1 of 8 · ~3 min read

The project

Paraguay's agricultural sector — soybean especially — runs on weather. A drought or a flash flood at the wrong time wipes out a harvest. Existing forecasts are not very good in this part of South America. Arawave is an attempt to do better.

The problem in one paragraph

Paraguay is the world's 4th-largest soybean exporter. Most production is concentrated in the eastern part of the country — Itapúa, Alto Paraná, Caaguazú, Canindeyú departments. Farmers and cooperatives make planting, spraying, and harvest decisions weeks in advance, and those decisions are sensitive to whether it's going to rain. The operational global weather model that everyone defaults to (NOAA's GFS) doesn't perform especially well over this region. There's headroom for a better product.

What I built

A three-model AI ensemble. The members are:

FCN3 — NVIDIA's spherical Fourier neural operator weather model.
GraphCast — Google DeepMind's graph neural network weather model.
GFS — the standard NOAA physical model, kept as a baseline + ensemble member.
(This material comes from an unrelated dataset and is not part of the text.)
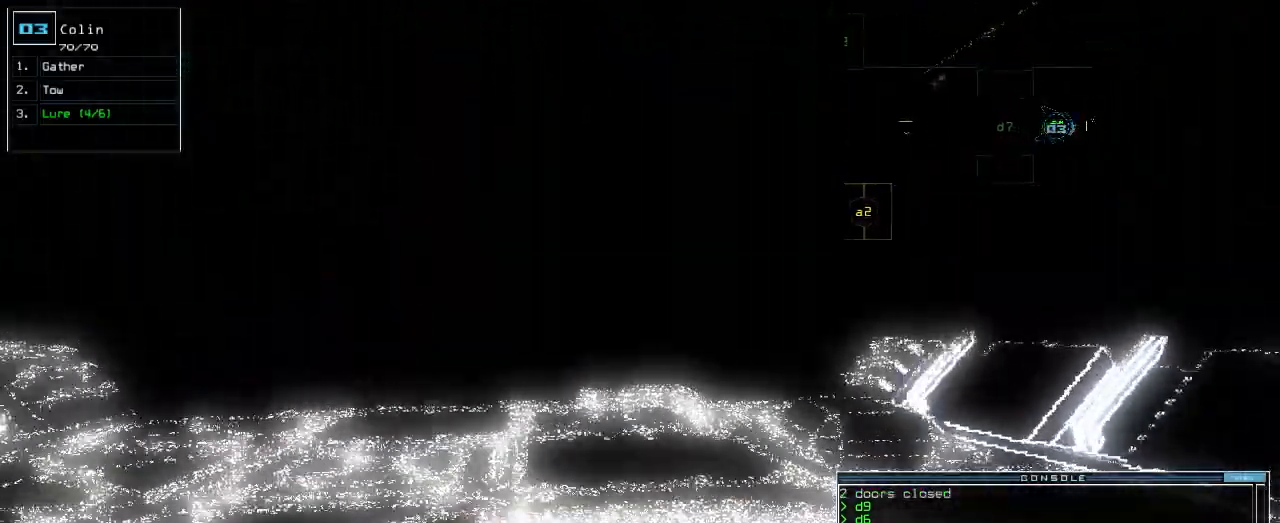
{"keys": ["up"], "events": [[60, "left", "up"], [240, "g", "down"], [300, "g", "up"], [320, "return", "down"], [420, "return", "up"]]}
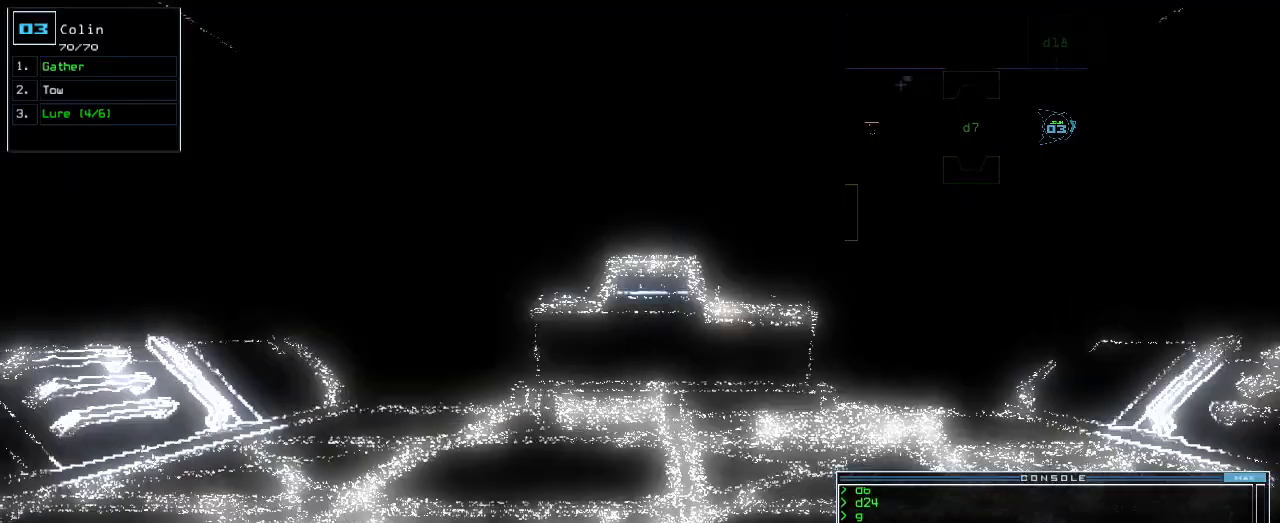
{"keys": ["up"], "events": [[220, "left", "down"], [320, "left", "up"]]}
The three models each forecast the next 10 days at 6-hour intervals. A statistical post-processing layer (called EMOS-NGR — non-homogeneous Gaussian regression) combines them and adds a calibrated uncertainty estimate. So instead of "it will rain 12 mm on Tuesday," the output is "Tuesday's rainfall is most likely 12 mm, with an 80% chance of being between 6 and 22 mm." That kind of probabilistic framing is what farmers actually need to make a decision.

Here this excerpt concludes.